### 原文抜粋
本発明の耐油剤を塗布し、乾燥させた後は、ただちに巻き取り操作あるいは印刷操作が可能である。さらには、巻き取った原反を40〜100℃、好ましくは50〜80℃の雰囲気下で1日〜7日、好ましくは2日〜4日間養生させても良く、表面硬度が高く、耐摩耗性、耐汚染性、耐熱性を有する耐油紙を得ることができる。
【実施例】
【0026】
本発明を実施例によりさらに詳しく説明するが、本発明はこれらにより何ら限定されるものではない。なお、実施例及び比較例中の測定評価は以下に示す方法で行った。
【0027】
<加水分解率>
シリケートを加水分解して得られたシラノール基を有するシリケートの加水分解率は、赤外線吸収スペクトルにより測定した。
赤外線吸収スペクトルの各吸収波長(ピーク強度)は以下のとおりである。

### 生データ
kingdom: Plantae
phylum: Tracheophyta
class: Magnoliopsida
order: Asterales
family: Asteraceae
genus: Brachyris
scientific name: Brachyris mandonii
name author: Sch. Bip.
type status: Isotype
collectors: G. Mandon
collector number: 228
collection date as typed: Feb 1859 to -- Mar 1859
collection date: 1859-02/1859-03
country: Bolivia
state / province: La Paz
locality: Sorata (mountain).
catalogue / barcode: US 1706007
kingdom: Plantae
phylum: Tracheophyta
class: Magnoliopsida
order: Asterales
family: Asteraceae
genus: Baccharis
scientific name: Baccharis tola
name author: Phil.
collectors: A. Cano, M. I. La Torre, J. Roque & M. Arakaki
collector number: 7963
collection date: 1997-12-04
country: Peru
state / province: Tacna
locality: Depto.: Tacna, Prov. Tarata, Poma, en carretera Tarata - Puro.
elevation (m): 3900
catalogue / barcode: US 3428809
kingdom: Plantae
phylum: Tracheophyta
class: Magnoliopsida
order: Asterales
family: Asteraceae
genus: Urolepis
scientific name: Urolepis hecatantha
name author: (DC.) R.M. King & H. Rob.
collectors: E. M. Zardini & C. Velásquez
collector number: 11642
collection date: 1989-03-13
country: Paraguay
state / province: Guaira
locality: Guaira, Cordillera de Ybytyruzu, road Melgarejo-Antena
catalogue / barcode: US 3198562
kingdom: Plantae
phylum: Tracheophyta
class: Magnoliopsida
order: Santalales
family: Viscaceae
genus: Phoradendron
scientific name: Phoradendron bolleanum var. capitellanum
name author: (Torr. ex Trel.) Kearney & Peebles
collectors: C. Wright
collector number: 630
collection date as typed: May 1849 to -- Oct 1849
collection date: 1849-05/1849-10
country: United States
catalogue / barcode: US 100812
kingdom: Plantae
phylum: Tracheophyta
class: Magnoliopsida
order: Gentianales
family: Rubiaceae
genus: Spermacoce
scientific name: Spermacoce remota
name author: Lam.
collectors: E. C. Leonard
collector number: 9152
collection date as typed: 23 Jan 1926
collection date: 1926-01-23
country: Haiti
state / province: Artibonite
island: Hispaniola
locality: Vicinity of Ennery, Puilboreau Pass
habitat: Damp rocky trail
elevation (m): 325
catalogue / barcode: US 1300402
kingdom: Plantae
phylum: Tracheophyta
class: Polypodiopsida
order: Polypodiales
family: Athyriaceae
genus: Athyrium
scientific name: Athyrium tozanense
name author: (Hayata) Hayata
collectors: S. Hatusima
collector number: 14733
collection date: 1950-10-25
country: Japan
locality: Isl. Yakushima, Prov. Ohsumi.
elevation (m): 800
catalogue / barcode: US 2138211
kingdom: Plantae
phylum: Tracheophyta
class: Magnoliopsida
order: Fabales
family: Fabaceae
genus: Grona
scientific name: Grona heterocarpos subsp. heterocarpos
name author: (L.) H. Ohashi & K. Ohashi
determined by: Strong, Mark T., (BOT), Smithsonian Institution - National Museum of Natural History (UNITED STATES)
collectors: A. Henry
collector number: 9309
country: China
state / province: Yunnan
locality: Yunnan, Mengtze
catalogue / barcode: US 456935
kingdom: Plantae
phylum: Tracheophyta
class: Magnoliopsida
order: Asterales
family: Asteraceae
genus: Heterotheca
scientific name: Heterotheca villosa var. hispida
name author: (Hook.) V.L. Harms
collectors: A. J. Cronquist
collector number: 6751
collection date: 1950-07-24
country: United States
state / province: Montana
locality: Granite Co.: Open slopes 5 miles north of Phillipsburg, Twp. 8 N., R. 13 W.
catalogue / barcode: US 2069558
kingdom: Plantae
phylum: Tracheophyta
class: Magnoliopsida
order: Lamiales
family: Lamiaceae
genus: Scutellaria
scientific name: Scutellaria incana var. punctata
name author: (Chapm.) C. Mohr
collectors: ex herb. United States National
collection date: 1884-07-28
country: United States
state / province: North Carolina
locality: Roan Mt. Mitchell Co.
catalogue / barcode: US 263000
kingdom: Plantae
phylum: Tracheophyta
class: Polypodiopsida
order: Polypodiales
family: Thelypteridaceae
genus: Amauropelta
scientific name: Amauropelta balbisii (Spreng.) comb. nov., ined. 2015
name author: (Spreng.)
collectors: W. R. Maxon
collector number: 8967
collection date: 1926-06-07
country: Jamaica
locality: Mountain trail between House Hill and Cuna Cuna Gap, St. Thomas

### やること
**1.** 耐油剤についての抜粋によると、巻き取った原反を養生させるときの好ましい温度範囲は何度か。
**2.** 耐油剤についての抜粋を、「本発明の耐油剤を塗布し、乾燥」という語句のあるところから始め、「価は以下に示す方法で行った。」の後で止めて、一字も変えずに打ち直す。
**3.** 耐油剤についての抜粋を、最後の文の後から書き継ぐ。
これらの行は使わなくてよい。

### 各課題の解答
**1.** 50〜80℃

**2.**
本発明の耐油剤を塗布し、乾燥させた後は、ただちに巻き取り操作あるいは印刷操作が可能である。さらには、巻き取った原反を40〜100℃、好ましくは50〜80℃の雰囲気下で1日〜7日、好ましくは2日〜4日間養生させても良く、表面硬度が高く、耐摩耗性、耐汚染性、耐熱性を有する耐油紙を得ることができる。
【実施例】
【0026】
本発明を実施例によりさらに詳しく説明するが、本発明はこれらにより何ら限定されるものではない。なお、実施例及び比較例中の測定評価は以下に示す方法で行った。

**3.**
3400cm-1 :Si−OHに起因するOH基の振動吸収
2840cm-1 :Si−OCH3に起因するCH3基の振動吸収
1100cm-1 :Si−O−Siに起因するSi−O−Si振動吸収
【0028】
<メトキシ基の含有率>
Si−OH基を含むメチルシリケートにおけるメトキシ基(Si−OCH3)の含有率は、Si−OH基を含まないメチルシリケートとSi−OH基を含むメチルシリケートの2つの赤外線スペクトル図から、Si−O−Siに起因する最も強いピーク(1100cm-1)に対するメトキシ基に起因するピーク(2840cm-1)の比率を算出し、Si−OH基を含まないメチルシリケートのメトキシ基比率を100%として、その比率から求めた。なお、図3は、Si−OH基を含まないメチルシリケート[テトラメチルシリケートの4量体であるメチルシリケート(メチルシリケート51、コルコート(株)製)]の赤外線吸収スペクトル図を示し、図4は、実施例1−1で得られたSi−OH基を含むポリシロキサンの赤外線吸収スペクトル図を示す。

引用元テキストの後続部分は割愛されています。